What is being asked =>
Please copy out the listing that follows, swapping "locality" for "place" and keeping everything else the same. Omit the pictures.

Task input =>
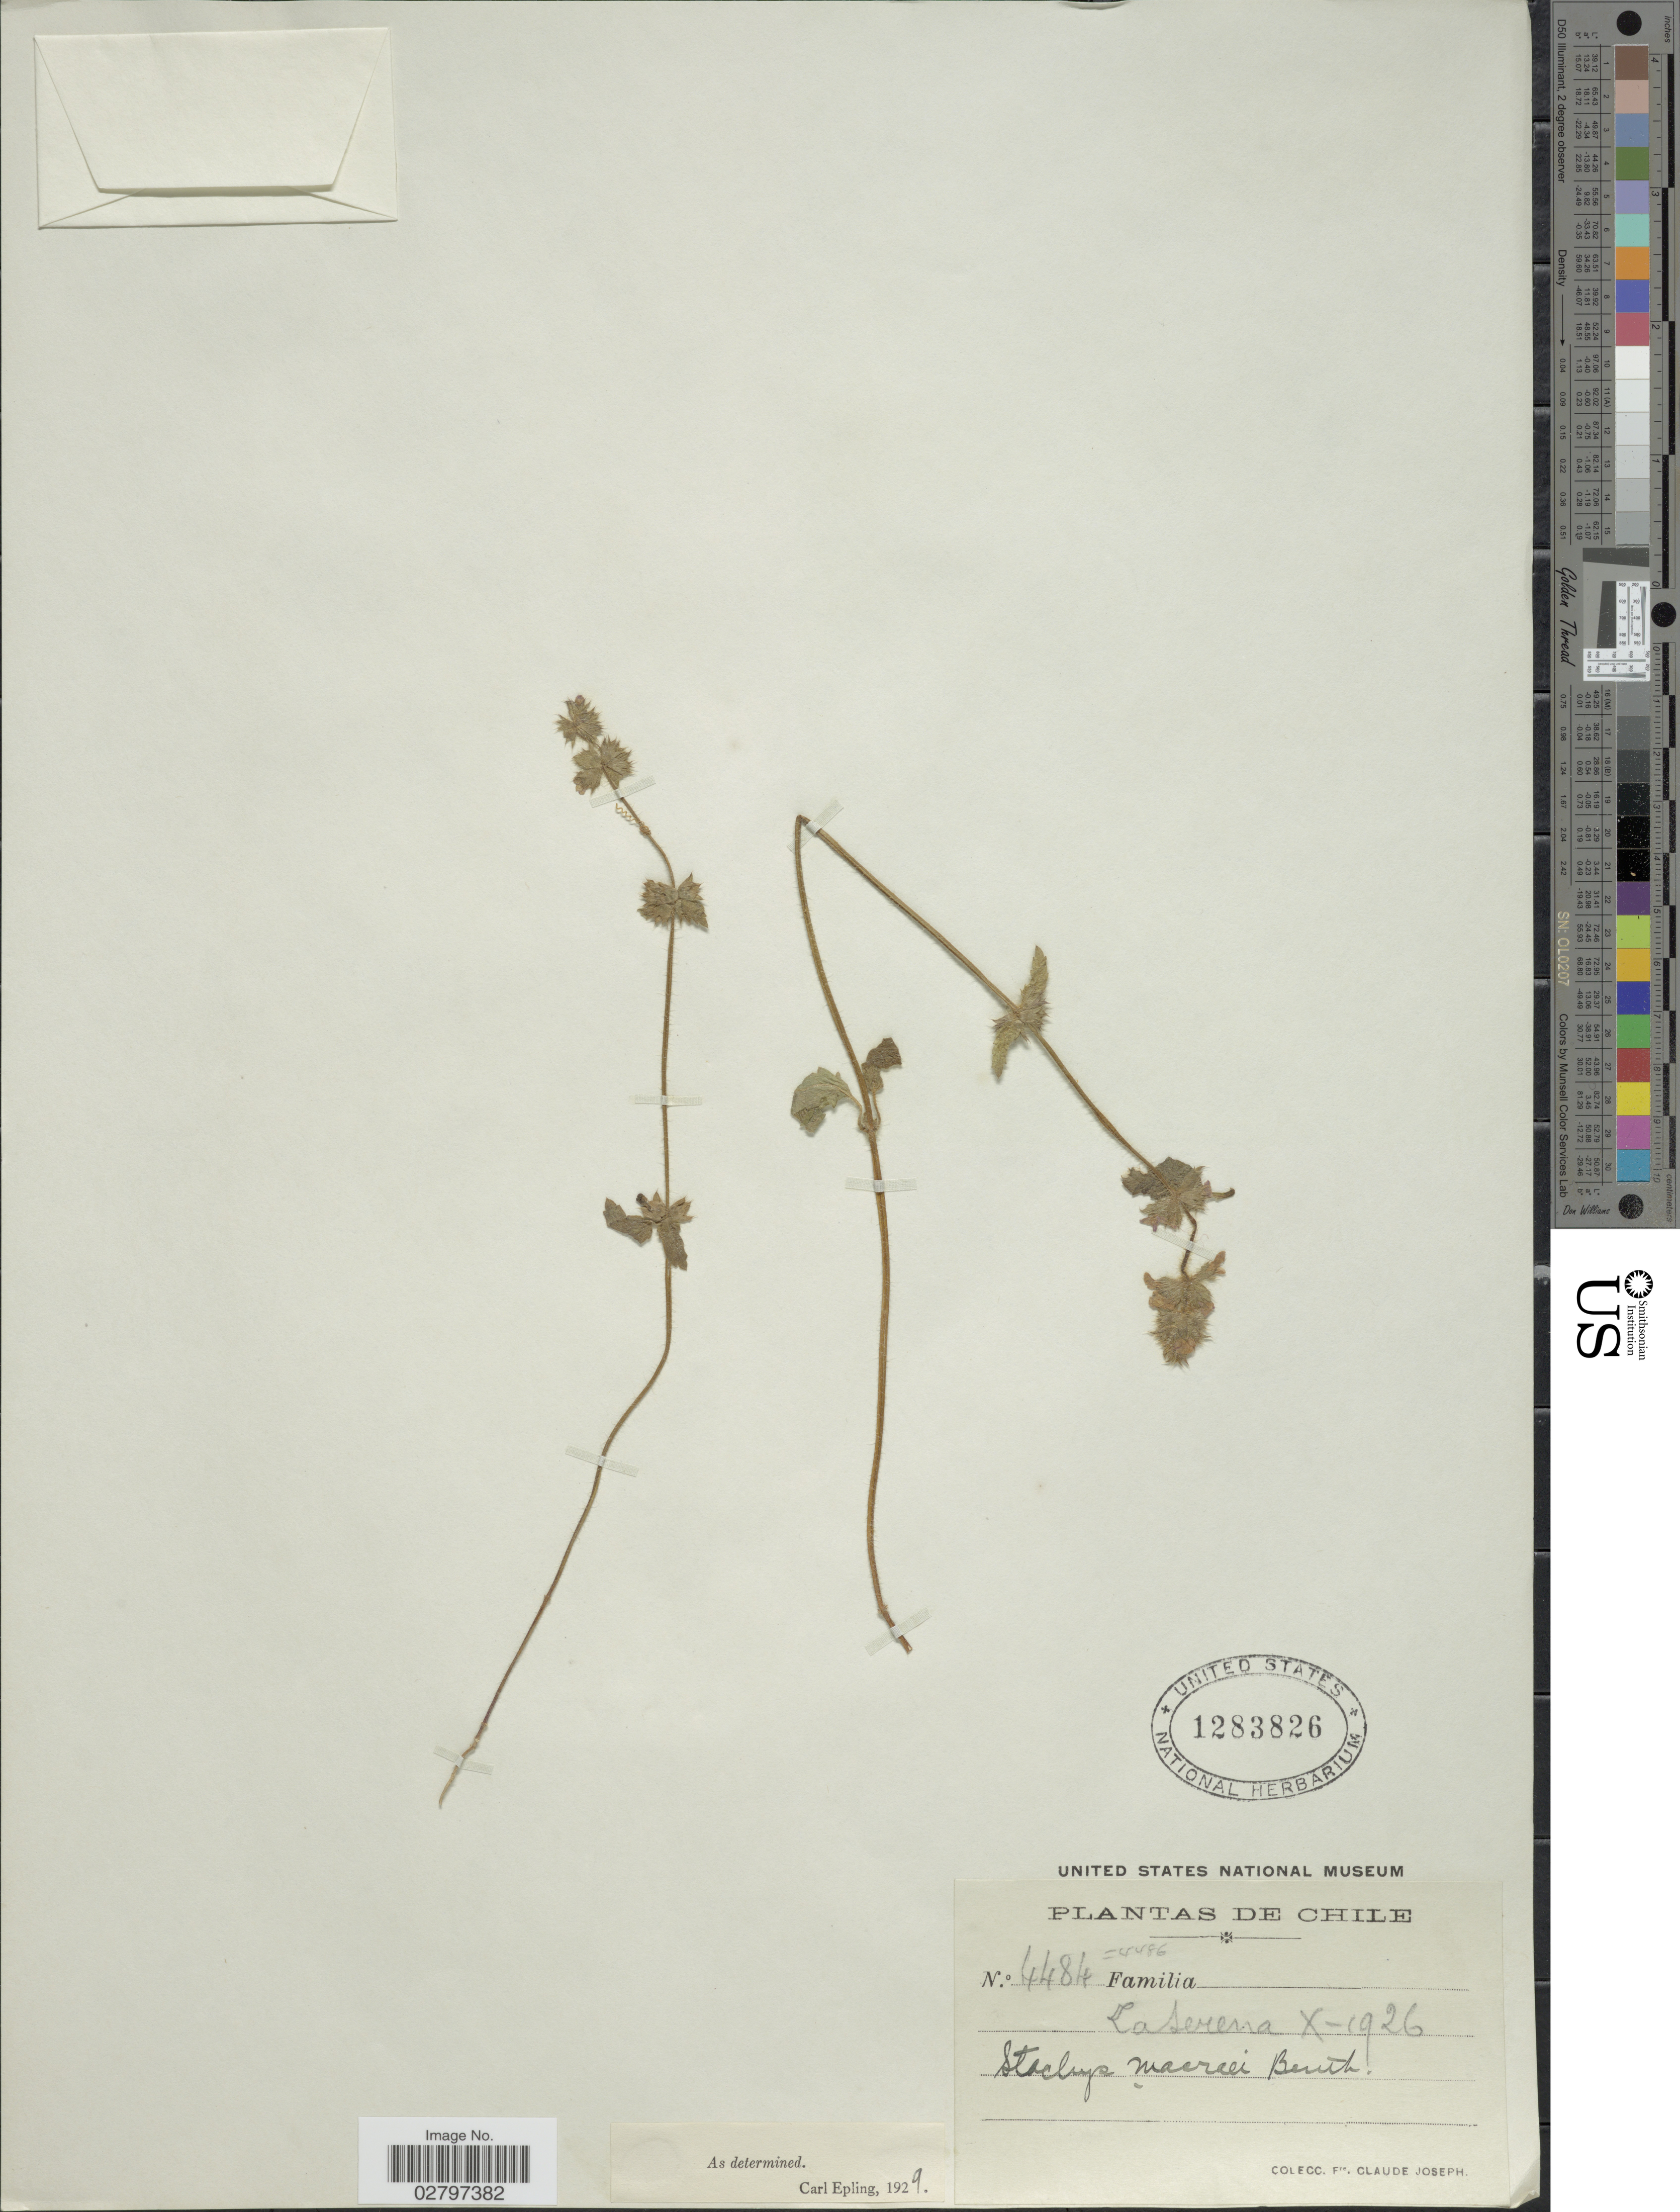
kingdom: Plantae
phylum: Tracheophyta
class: Magnoliopsida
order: Lamiales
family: Lamiaceae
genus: Stachys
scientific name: Stachys macraei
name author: Benth.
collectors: Bro. Claude-Joseph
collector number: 4484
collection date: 1926-10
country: Chile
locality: La Serena.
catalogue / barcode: US 1283826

Output of the exercise =>
kingdom: Plantae
phylum: Tracheophyta
class: Magnoliopsida
order: Lamiales
family: Lamiaceae
genus: Stachys
scientific name: Stachys macraei
name author: Benth.
collectors: Bro. Claude-Joseph
collector number: 4484
collection date: 1926-10
country: Chile
place: La Serena.
catalogue / barcode: US 1283826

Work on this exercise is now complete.